Kyla Beswarick avait 10 ans quand elle a été adoptée avec son frère et sa sœur. Elle raconte qu'il lui a fallu deux ou trois ans pour tisser un lien d'attachement. Un article explique que « [s]a mère a dû quitter son travail pour prendre bien soin de Kyla, notamment afin de la conduire à ses rendez-vous chez le médecin et le thérapeute et pour lui permettre de s'adapter à l'école, elle n'avait toutefois pas droit à un congé parental. » Kyla, qui a aujourd'hui 21 ans, est une personne formidable. Elle raconte: « Imaginez ma perception du monde. J'avais du mal à faire confiance aux gens et je devais m'adapter à de nouveaux milieux. J'étais très jeune. Si j'avais eu plus de temps, cela m'aurait aidé ».
Ashley Bach a également témoigné devant le comité.

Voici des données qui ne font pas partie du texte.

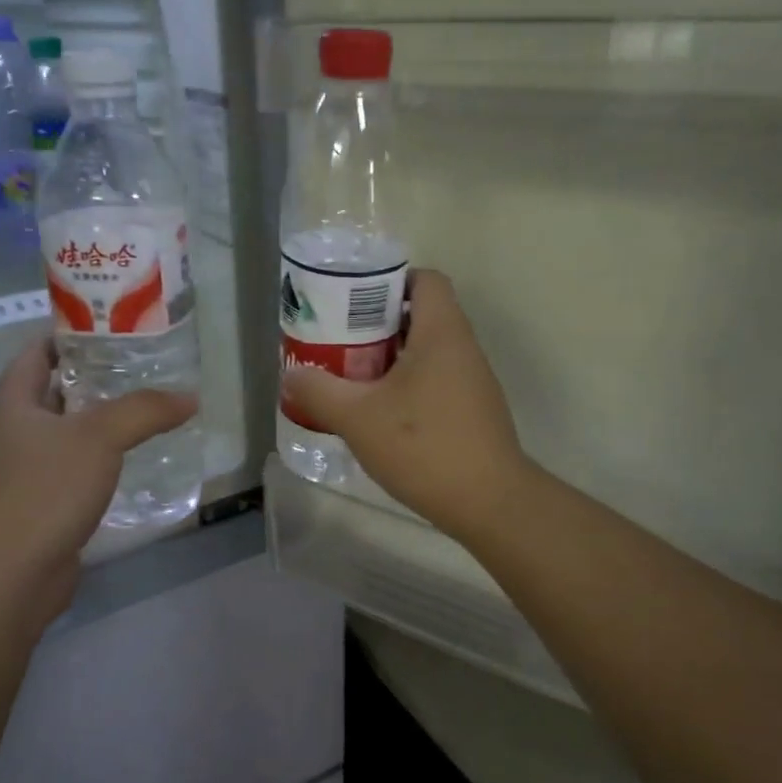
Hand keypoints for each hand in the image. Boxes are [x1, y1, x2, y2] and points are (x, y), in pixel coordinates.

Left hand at [0, 335, 197, 619]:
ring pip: (66, 435)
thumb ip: (145, 410)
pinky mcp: (39, 509)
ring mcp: (22, 475)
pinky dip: (99, 462)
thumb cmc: (43, 492)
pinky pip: (72, 472)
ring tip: (147, 410)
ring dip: (99, 423)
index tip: (109, 327)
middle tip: (142, 367)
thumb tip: (190, 397)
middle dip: (93, 378)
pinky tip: (132, 463)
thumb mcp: (99, 437)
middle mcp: (12, 435)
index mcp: (12, 405)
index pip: (34, 353)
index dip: (66, 335)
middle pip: (53, 393)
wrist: (7, 578)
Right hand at [281, 269, 526, 543]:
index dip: (390, 280)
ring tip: (352, 377)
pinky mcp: (473, 411)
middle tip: (339, 341)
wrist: (489, 502)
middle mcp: (463, 348)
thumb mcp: (357, 417)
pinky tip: (380, 415)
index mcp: (442, 332)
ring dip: (391, 358)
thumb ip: (319, 391)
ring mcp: (473, 382)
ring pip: (428, 352)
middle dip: (378, 324)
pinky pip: (436, 381)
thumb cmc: (423, 446)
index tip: (354, 301)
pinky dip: (408, 386)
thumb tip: (292, 375)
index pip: (425, 279)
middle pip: (421, 315)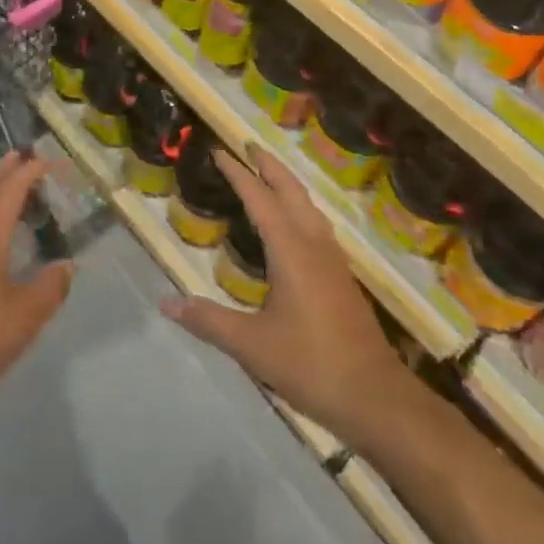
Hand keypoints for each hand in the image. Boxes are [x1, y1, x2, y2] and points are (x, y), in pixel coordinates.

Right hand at [161, 145, 402, 439]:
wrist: (376, 398)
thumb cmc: (311, 364)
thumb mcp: (252, 345)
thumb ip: (208, 320)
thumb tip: (166, 302)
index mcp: (290, 250)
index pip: (260, 198)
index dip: (238, 173)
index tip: (220, 151)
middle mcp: (313, 244)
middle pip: (291, 191)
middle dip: (268, 165)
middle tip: (248, 145)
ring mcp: (333, 260)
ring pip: (308, 206)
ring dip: (287, 183)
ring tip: (268, 174)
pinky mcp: (342, 277)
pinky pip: (317, 225)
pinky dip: (299, 207)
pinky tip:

Je vais lire le dernier témoignage parce que je trouve que c'est celui-là qui est le plus percutant. C'est le témoignage de Julie Despaties, directrice générale d'Adopt4Life:
J'aimerais terminer sur cette réflexion.
Si nous voulons assurer un avenir meilleur à nos enfants, nous devons faire ce qu'il faut pour eux. Comme l'a dit Irwin Elman, un bon ami à moi et un ancien défenseur provincial des droits des enfants et de la jeunesse en Ontario, il est impossible de réglementer l'amour, mais vous pouvez réglementer les conditions qui permettront à l'amour de s'épanouir.